Hannigan nods. “She said she never truly left, that she was just confused. Afraid. It’s a big, bad world, and people lose themselves in it too easily. Too frequently. You blink, and then you’re lost, or she’s lost, or you’re both lost. She’s gone. But she came back and we lived our life. Some of it, at least. Not enough, before she died.”

“She died from what killed the others?”

Hannigan nods. “I couldn’t save her. So this is what I have. Locating the hologram took time and patience. What I witnessed, what I did, what this world’s become. You can see, if you’d like. They may be awake right now, somewhere in the city. The train station offers a view of almost everything, and it’s safe. Relatively. Nothing is safe now. Do you want to see? Have you seen? You seem confused, like you’re part of this world but not really, like you haven’t seen the things you should and shouldn’t see. Do you want to see?”

“Should I see?”

“You should see.”

“Then I’ll see.”

They’re standing on the rooftop overlooking the world. Or at least what’s left of it.

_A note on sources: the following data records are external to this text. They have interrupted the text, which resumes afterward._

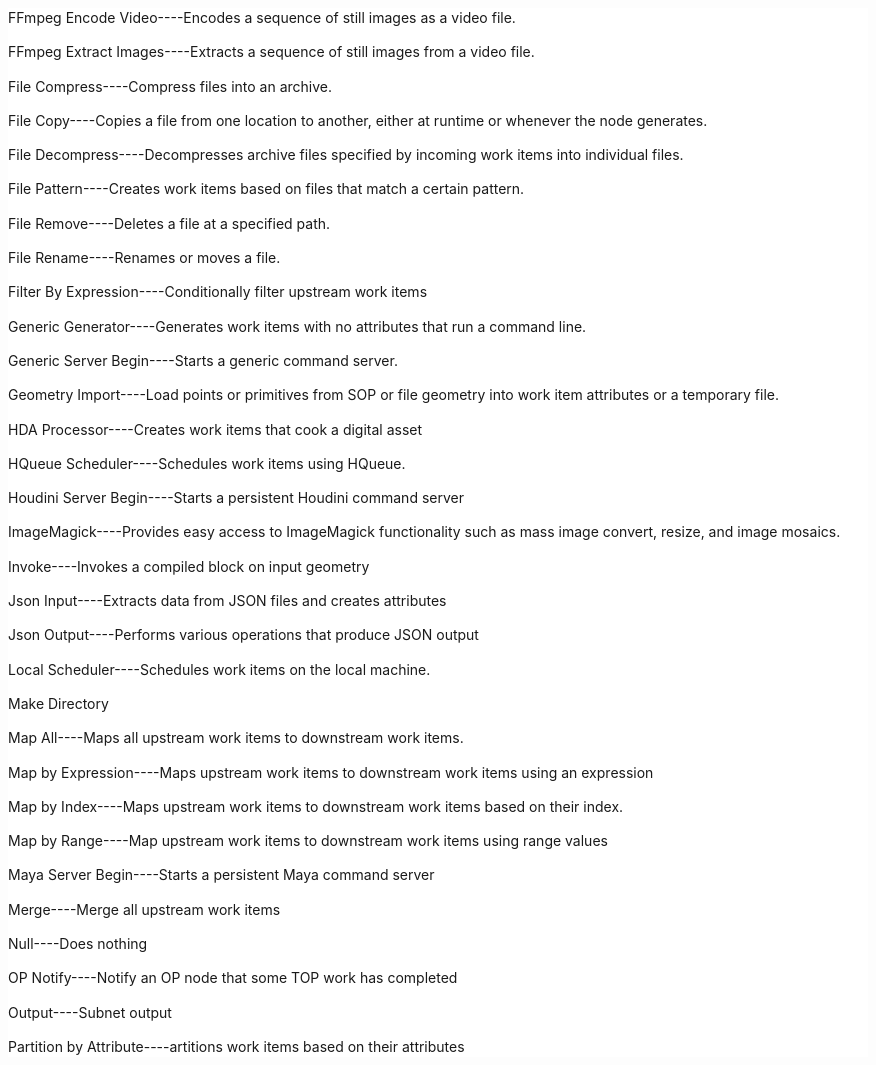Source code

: FFmpeg Encode Video----Encodes a sequence of still images as a video file.

FFmpeg Extract Images----Extracts a sequence of still images from a video file.

File Compress----Compress files into an archive.

File Copy----Copies a file from one location to another, either at runtime or whenever the node generates.

File Decompress----Decompresses archive files specified by incoming work items into individual files.

File Pattern----Creates work items based on files that match a certain pattern.

File Remove----Deletes a file at a specified path.

File Rename----Renames or moves a file.

Filter By Expression----Conditionally filter upstream work items

Generic Generator----Generates work items with no attributes that run a command line.

Generic Server Begin----Starts a generic command server.

Geometry Import----Load points or primitives from SOP or file geometry into work item attributes or a temporary file.

HDA Processor----Creates work items that cook a digital asset

HQueue Scheduler----Schedules work items using HQueue.

Houdini Server Begin----Starts a persistent Houdini command server

ImageMagick----Provides easy access to ImageMagick functionality such as mass image convert, resize, and image mosaics.

Invoke----Invokes a compiled block on input geometry

Json Input----Extracts data from JSON files and creates attributes

Json Output----Performs various operations that produce JSON output

Local Scheduler----Schedules work items on the local machine.

Make Directory

Map All----Maps all upstream work items to downstream work items.

Map by Expression----Maps upstream work items to downstream work items using an expression

Map by Index----Maps upstream work items to downstream work items based on their index.

Map by Range----Map upstream work items to downstream work items using range values

Maya Server Begin----Starts a persistent Maya command server

Merge----Merge all upstream work items

Null----Does nothing

OP Notify----Notify an OP node that some TOP work has completed

Output----Subnet output

Partition by Attribute----artitions work items based on their attributes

“The rains are soft, when they come,” Hannigan says. He adjusts his fedora then readjusts it to the way he just had it. “So I usually sleep up here. If they ever do come, the people of this world and not the rain, they can’t get up here when the hatch is closed, and it’s always closed. I sleep in the corner,” he says, pointing to the sleeping bags and tent. Bricks lay on the tent corners so the wind does not steal it. “And I shoot them with those,” he says, pointing to the pile of firearms and cases of ammunition. He has never seen so many guns, would not know how to begin working them.

Pull the trigger; he knows that much and little more.

“You shoot what?”

“You know so little. Where have you been all this time?”

“Asleep.”

“Then perhaps it’s time you begin to wake.”